The final step is to create a model of future data. The police departments in Brooklyn would like to see if there is any improvement in reducing incidents of shootings that lead to murders in recent years. They also would like to see if this trend is projected to continue in future years. First, the filtered Brooklyn data for all years is taken and converted into a month and year format. Then, this formatted data is converted into a time series which is then put into a forecast equation.
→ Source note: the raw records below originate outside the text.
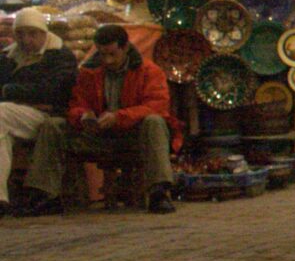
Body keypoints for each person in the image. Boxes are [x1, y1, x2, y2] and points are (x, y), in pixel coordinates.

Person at [22, 25, 178, 215]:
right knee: (53, 125)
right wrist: (84, 115)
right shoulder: (89, 72)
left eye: (112, 54)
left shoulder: (148, 71)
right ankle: (44, 194)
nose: (107, 60)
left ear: (125, 47)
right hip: (97, 135)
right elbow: (75, 104)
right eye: (103, 54)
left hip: (132, 135)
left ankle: (159, 192)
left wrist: (119, 117)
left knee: (154, 122)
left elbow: (157, 106)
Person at [0, 7, 76, 215]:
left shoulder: (59, 56)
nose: (26, 40)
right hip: (14, 115)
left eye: (32, 33)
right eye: (21, 34)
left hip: (46, 115)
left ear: (44, 33)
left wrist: (9, 90)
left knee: (1, 113)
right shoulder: (9, 57)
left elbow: (50, 91)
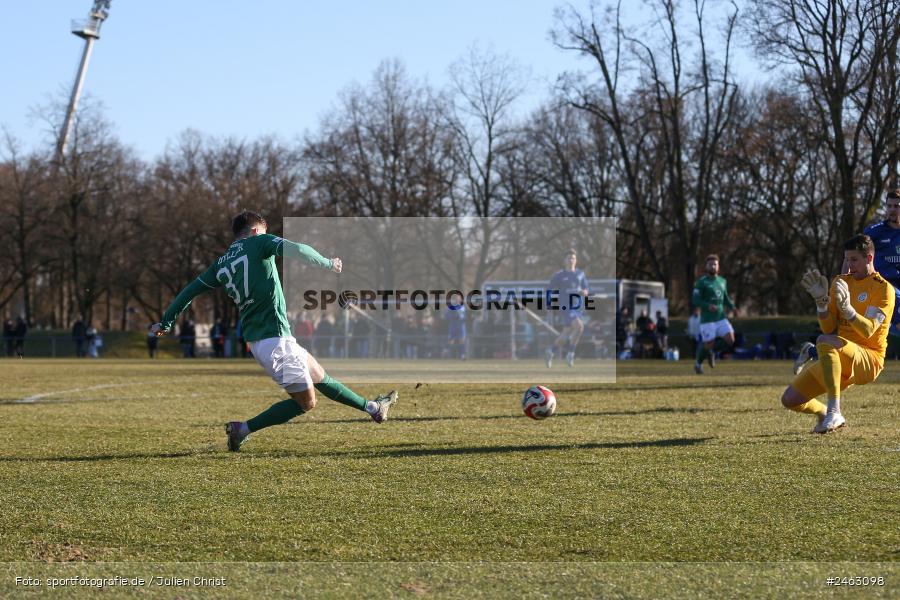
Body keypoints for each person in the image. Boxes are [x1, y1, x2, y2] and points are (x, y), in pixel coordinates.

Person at [151, 210, 397, 452]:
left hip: (266, 340)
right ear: (256, 231)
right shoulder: (259, 242)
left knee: (318, 374)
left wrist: (165, 322)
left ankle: (374, 409)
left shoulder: (221, 264)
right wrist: (328, 263)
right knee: (306, 403)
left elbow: (189, 291)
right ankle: (242, 429)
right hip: (275, 341)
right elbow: (298, 249)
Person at [784, 234, 894, 433]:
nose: (849, 265)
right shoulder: (841, 282)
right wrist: (821, 304)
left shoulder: (883, 289)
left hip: (869, 358)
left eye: (854, 260)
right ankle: (825, 413)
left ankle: (835, 411)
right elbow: (828, 327)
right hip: (837, 352)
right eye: (846, 259)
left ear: (869, 258)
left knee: (824, 341)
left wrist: (849, 311)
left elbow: (869, 330)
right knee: (790, 399)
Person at [794, 188, 900, 373]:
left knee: (858, 338)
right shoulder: (875, 232)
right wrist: (843, 282)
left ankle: (812, 350)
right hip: (879, 288)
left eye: (897, 206)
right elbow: (851, 256)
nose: (892, 209)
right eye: (889, 205)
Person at [691, 254, 739, 374]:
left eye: (715, 264)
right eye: (710, 264)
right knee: (708, 345)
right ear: (706, 266)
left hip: (721, 318)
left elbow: (725, 298)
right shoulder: (701, 282)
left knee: (731, 339)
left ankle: (712, 352)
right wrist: (708, 305)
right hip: (707, 320)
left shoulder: (722, 281)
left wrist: (733, 307)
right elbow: (695, 300)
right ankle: (698, 363)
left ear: (718, 267)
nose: (713, 266)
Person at [545, 250, 590, 368]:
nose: (571, 260)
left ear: (576, 260)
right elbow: (549, 289)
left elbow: (586, 289)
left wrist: (584, 292)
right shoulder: (559, 275)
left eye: (573, 258)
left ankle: (550, 351)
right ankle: (571, 353)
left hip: (577, 307)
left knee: (566, 334)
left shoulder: (580, 274)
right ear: (564, 261)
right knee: (579, 327)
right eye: (569, 258)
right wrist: (549, 304)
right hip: (566, 307)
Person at [446, 291, 467, 360]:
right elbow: (447, 315)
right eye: (456, 298)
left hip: (461, 326)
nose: (458, 299)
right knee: (451, 341)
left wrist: (463, 318)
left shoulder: (463, 307)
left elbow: (465, 316)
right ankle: (449, 354)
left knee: (462, 341)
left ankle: (462, 355)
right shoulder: (451, 307)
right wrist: (453, 316)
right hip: (453, 326)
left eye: (459, 298)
Finally, the result is shown in a plot that is only limited to a 5 year window from 2020 to 2025.
Brooklyn_Filter<- a %>% filter(BORO== 'BROOKLYN')
Brooklyn_Replace <- replace(Brooklyn_Filter, 3, 1 )
Brooklyn_Time<-aggregate(Brooklyn_Replace$STATISTICAL_MURDER_FLAG, by=list(Brooklyn_Replace$OCCUR_DATE), sum)
Brooklyn_Month<-Brooklyn_Time %>%
group_by(month = lubridate::floor_date(Group.1, "month")) %>%
summarize(summary_variable = sum(x))
class(Brooklyn_Month)
## [1] "tbl_df" "tbl" "data.frame"
df = as.data.frame(Brooklyn_Month)
tseries_ts <- as.ts(read.zoo(df, FUN = as.yearmon))
fff<-forecast(tseries_ts )
plot(fff,xlim=c(2020,2025),main="Forecast of Murder Cases Per Year in Brooklyn",
xlab="Year", ylab="Number of Murder")
As can be seen above, there is projected to be reductions in overall murder rates in the following years. There are small peaks which are commonly seen mid-year in all years, but the overall trend for both years appear lower than previous years. There was a very large peak in 2020 which could bias the sample data. Since this was the year COVID-19 had its effects, the large peak could have several factors related to the illness such as a weaker economy leading to people needing to result to murder to gain money. Or it could be a misleading stat where deaths from COVID are confused with murders. Also, one could argue that the decreases in murder rates might be related to police officers reporting incidents not as murder in an effort to artificially deflate the murder rates after their area was found to have the highest murder numbers.